◆ Data records:
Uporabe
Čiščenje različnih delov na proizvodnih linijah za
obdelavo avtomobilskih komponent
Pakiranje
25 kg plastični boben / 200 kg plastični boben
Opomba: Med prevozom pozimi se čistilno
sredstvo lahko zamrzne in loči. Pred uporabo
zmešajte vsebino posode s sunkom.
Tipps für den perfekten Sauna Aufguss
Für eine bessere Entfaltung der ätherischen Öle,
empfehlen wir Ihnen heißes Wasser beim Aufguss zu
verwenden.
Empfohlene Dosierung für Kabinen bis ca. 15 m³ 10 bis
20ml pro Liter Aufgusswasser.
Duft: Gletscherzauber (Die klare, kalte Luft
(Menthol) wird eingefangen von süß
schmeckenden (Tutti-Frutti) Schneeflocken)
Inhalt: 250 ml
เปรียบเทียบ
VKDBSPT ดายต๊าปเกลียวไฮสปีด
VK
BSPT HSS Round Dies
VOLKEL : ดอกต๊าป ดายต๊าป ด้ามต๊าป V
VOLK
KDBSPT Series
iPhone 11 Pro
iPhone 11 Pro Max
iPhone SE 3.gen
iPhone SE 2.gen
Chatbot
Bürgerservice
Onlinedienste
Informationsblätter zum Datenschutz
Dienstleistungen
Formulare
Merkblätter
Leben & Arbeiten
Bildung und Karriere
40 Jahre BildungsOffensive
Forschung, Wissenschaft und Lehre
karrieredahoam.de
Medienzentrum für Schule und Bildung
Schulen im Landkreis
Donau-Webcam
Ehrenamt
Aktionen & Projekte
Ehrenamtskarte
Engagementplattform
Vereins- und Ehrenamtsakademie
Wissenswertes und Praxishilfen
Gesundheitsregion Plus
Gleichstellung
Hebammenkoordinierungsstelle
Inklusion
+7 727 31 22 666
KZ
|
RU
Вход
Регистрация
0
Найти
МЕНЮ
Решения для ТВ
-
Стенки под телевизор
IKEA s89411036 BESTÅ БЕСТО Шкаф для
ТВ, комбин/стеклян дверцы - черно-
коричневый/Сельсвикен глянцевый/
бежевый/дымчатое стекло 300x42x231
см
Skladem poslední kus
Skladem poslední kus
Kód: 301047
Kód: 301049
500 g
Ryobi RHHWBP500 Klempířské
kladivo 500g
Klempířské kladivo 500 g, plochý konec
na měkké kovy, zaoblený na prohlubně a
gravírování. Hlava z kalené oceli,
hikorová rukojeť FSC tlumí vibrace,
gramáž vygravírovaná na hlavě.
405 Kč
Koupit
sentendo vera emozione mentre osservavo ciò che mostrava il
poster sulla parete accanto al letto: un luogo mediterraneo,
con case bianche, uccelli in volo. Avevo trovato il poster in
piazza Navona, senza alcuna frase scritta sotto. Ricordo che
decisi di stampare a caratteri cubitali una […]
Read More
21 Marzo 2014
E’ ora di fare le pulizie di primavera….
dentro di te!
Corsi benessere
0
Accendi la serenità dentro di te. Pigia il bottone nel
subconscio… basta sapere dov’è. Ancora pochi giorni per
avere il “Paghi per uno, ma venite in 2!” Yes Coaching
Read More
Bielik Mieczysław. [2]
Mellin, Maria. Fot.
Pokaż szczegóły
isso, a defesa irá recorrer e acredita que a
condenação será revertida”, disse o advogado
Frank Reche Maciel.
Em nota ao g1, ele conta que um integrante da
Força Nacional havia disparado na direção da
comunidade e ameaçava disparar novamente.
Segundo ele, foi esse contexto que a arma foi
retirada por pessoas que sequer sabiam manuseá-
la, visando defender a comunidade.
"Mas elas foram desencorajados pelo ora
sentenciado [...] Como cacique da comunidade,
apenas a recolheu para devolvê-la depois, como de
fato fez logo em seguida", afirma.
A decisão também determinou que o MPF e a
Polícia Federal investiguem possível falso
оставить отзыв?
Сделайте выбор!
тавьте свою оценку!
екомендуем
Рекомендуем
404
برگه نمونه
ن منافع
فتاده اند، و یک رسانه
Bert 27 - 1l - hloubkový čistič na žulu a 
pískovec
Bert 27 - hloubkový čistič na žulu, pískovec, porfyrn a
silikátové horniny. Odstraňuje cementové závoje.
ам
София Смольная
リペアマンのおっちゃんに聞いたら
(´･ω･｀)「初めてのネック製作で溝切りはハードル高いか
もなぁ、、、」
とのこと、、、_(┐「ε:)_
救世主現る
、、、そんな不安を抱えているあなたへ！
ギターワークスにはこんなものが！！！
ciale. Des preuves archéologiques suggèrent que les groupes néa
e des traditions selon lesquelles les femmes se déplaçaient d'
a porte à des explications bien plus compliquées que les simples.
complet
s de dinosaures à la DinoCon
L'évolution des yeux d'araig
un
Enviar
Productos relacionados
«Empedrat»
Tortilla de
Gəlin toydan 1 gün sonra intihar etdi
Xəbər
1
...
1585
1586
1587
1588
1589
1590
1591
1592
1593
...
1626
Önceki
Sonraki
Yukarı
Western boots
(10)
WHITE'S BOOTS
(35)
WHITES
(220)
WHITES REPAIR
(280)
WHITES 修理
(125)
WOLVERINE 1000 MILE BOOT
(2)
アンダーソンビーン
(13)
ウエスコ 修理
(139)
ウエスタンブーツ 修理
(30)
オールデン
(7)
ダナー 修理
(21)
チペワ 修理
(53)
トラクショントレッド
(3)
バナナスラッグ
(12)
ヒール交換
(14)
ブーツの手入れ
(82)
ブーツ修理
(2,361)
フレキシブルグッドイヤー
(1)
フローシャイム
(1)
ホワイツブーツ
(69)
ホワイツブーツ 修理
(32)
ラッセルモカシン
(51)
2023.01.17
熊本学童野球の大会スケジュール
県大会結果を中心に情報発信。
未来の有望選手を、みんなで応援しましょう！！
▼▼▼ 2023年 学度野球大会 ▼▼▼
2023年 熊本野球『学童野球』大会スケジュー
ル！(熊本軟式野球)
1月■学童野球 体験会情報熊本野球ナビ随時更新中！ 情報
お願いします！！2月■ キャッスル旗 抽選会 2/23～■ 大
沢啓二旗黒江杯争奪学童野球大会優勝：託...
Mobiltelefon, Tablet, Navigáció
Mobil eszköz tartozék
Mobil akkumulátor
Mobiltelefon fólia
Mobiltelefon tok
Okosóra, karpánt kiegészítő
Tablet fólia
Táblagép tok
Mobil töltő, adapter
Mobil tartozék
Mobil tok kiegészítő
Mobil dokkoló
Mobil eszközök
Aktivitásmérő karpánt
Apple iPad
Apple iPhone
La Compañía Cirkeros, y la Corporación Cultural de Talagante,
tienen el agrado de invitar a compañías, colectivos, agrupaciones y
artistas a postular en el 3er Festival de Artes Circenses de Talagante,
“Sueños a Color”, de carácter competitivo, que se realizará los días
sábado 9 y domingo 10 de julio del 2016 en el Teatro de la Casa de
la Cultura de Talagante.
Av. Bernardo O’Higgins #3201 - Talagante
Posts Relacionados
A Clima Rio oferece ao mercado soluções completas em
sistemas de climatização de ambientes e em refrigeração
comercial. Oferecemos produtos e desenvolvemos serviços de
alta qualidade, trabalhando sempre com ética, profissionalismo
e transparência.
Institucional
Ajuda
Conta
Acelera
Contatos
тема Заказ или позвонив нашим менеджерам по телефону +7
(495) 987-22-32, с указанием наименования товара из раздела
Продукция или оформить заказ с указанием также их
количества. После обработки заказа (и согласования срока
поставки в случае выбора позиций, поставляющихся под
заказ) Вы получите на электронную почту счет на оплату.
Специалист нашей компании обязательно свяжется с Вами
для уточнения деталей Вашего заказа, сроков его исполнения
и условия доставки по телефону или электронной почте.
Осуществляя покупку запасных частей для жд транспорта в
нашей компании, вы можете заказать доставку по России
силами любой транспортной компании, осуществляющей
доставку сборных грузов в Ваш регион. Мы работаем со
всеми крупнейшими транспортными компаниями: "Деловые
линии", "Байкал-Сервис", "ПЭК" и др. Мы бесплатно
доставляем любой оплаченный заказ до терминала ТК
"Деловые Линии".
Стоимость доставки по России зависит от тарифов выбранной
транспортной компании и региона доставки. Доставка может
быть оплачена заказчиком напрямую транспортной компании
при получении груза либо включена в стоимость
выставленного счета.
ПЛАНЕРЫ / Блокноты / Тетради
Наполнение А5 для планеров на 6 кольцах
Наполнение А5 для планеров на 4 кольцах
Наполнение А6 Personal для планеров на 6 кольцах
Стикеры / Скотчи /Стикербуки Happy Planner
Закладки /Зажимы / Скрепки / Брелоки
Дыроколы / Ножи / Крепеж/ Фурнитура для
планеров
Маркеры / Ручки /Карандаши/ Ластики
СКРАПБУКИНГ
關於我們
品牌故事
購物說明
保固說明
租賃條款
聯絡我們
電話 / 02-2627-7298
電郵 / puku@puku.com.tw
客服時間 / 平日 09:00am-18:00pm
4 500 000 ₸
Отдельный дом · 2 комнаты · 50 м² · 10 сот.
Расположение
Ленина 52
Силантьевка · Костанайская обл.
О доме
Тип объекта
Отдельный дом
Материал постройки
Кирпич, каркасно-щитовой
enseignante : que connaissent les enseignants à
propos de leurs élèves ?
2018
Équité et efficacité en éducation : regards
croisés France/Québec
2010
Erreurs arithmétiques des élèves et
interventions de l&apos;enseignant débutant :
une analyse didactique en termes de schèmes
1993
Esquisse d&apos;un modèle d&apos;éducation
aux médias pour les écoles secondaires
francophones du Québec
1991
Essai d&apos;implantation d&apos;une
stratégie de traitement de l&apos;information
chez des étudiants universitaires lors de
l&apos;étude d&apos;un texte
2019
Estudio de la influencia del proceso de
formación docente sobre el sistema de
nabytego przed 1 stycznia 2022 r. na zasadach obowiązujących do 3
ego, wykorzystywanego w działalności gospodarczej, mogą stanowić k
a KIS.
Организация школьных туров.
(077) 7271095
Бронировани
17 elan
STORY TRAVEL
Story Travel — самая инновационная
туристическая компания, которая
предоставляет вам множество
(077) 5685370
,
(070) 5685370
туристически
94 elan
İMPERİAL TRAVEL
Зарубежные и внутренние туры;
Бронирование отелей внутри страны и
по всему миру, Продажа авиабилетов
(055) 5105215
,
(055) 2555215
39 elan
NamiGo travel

◆ Exercise instructions:
Pull out all lines from the entries above in which the word "компании" appears.

◆ Answer to the exercise:
Специалист нашей компании обязательно свяжется с Вами
нашей компании, вы можете заказать доставку по России
силами любой транспортной компании, осуществляющей
транспортной компании и региона доставки. Доставка может
быть оплачена заказчиком напрямую транспортной компании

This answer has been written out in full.